A satire of the American movie industry, “Speed” tells the story of Bobby Gould and Charlie Fox, two self-admitted “slaves to commerce” who have been trying to make it big in Hollywood for more than 20 years. They’re not friends — distrust and jealousy stand in the way of that — but as shark-tank survivors, they know each other well.
Into this relationship comes Karen, a temp secretary who upsets their fragile balance of power.
When the play opens, Gould has just been promoted to head of production of a major studio, and Fox is in his office, successfully persuading him to “green light” the making of a mindless prison-buddy movie with blockbuster potential. Also on Gould’s desk is a spiritual novel about the end of the world that has artistic merit. Gould lets Karen read the novel as a way to have sex with her, and she is enchanted by the story. Gould decides to film the novel, and Karen rewards him with a night of what we can only assume is spectacular lovemaking.

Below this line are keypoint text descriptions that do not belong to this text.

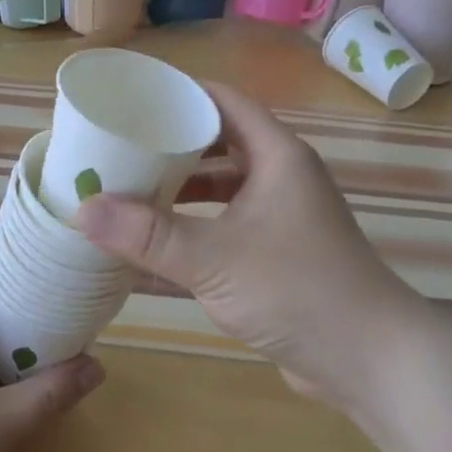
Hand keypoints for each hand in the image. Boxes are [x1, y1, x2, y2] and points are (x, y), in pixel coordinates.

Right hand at [73, 83, 428, 408]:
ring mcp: (284, 216)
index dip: (182, 94)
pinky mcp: (280, 254)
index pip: (225, 102)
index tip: (133, 98)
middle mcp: (283, 176)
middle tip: (120, 147)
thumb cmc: (295, 288)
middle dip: (172, 145)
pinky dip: (196, 228)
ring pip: (224, 188)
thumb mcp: (213, 258)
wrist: (369, 357)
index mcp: (277, 155)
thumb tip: (82, 209)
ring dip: (182, 189)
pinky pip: (229, 225)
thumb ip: (147, 235)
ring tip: (130, 191)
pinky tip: (158, 244)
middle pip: (221, 143)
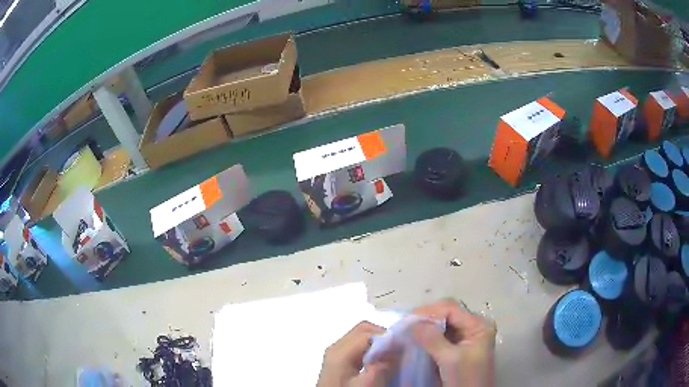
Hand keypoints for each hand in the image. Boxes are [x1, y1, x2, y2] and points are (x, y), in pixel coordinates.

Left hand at [317, 321, 395, 386]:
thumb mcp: (367, 385)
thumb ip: (383, 366)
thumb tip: (398, 346)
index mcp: (340, 351)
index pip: (368, 332)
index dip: (388, 337)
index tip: (404, 348)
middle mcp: (336, 347)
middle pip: (363, 330)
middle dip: (383, 337)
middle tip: (398, 352)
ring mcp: (336, 354)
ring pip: (361, 338)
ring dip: (378, 344)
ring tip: (391, 358)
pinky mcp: (338, 362)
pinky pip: (358, 348)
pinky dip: (371, 351)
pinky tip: (379, 364)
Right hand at [413, 299, 496, 386]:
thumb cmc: (465, 379)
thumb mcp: (450, 359)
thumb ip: (433, 339)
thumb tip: (412, 321)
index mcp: (478, 326)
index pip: (451, 309)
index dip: (429, 312)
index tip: (406, 320)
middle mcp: (472, 328)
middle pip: (446, 315)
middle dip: (426, 318)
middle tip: (404, 326)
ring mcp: (465, 339)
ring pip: (441, 326)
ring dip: (425, 327)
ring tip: (406, 331)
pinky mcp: (456, 349)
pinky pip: (440, 337)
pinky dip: (427, 337)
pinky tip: (415, 340)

From that moment on, the play’s theme of the struggle between making art and making money races to a surprising climax. All three characters are driven by ambition and fear, and the actors make that unnervingly palpable for the audience.
Winchell, in her early 20s, brings a maturity and grace to the stage that are far beyond her years. She did so in last season’s “A Doll’s House,” and she does it again as the outwardly naïve Karen. This play also gives Winchell the chance to use her deft comic touch, and she gets the laughs she deserves.
Ross, as Fox, delivers a performance that shows how far he has come since his early days with Icarus Falling. He has turned into a fine actor. It’s also clear that he loves Mamet’s fragmented, powerful language, as he attacks the words with passion.
Jackson, as Gould, seems less comfortable with his character. He turns in a solid performance, but there’s a complexity to Gould that’s missing in Jackson’s interpretation.
The three-act play runs for 90 minutes without intermission, but it never feels like you’re sitting that long. This production reaches out, pulls you in and doesn’t let go.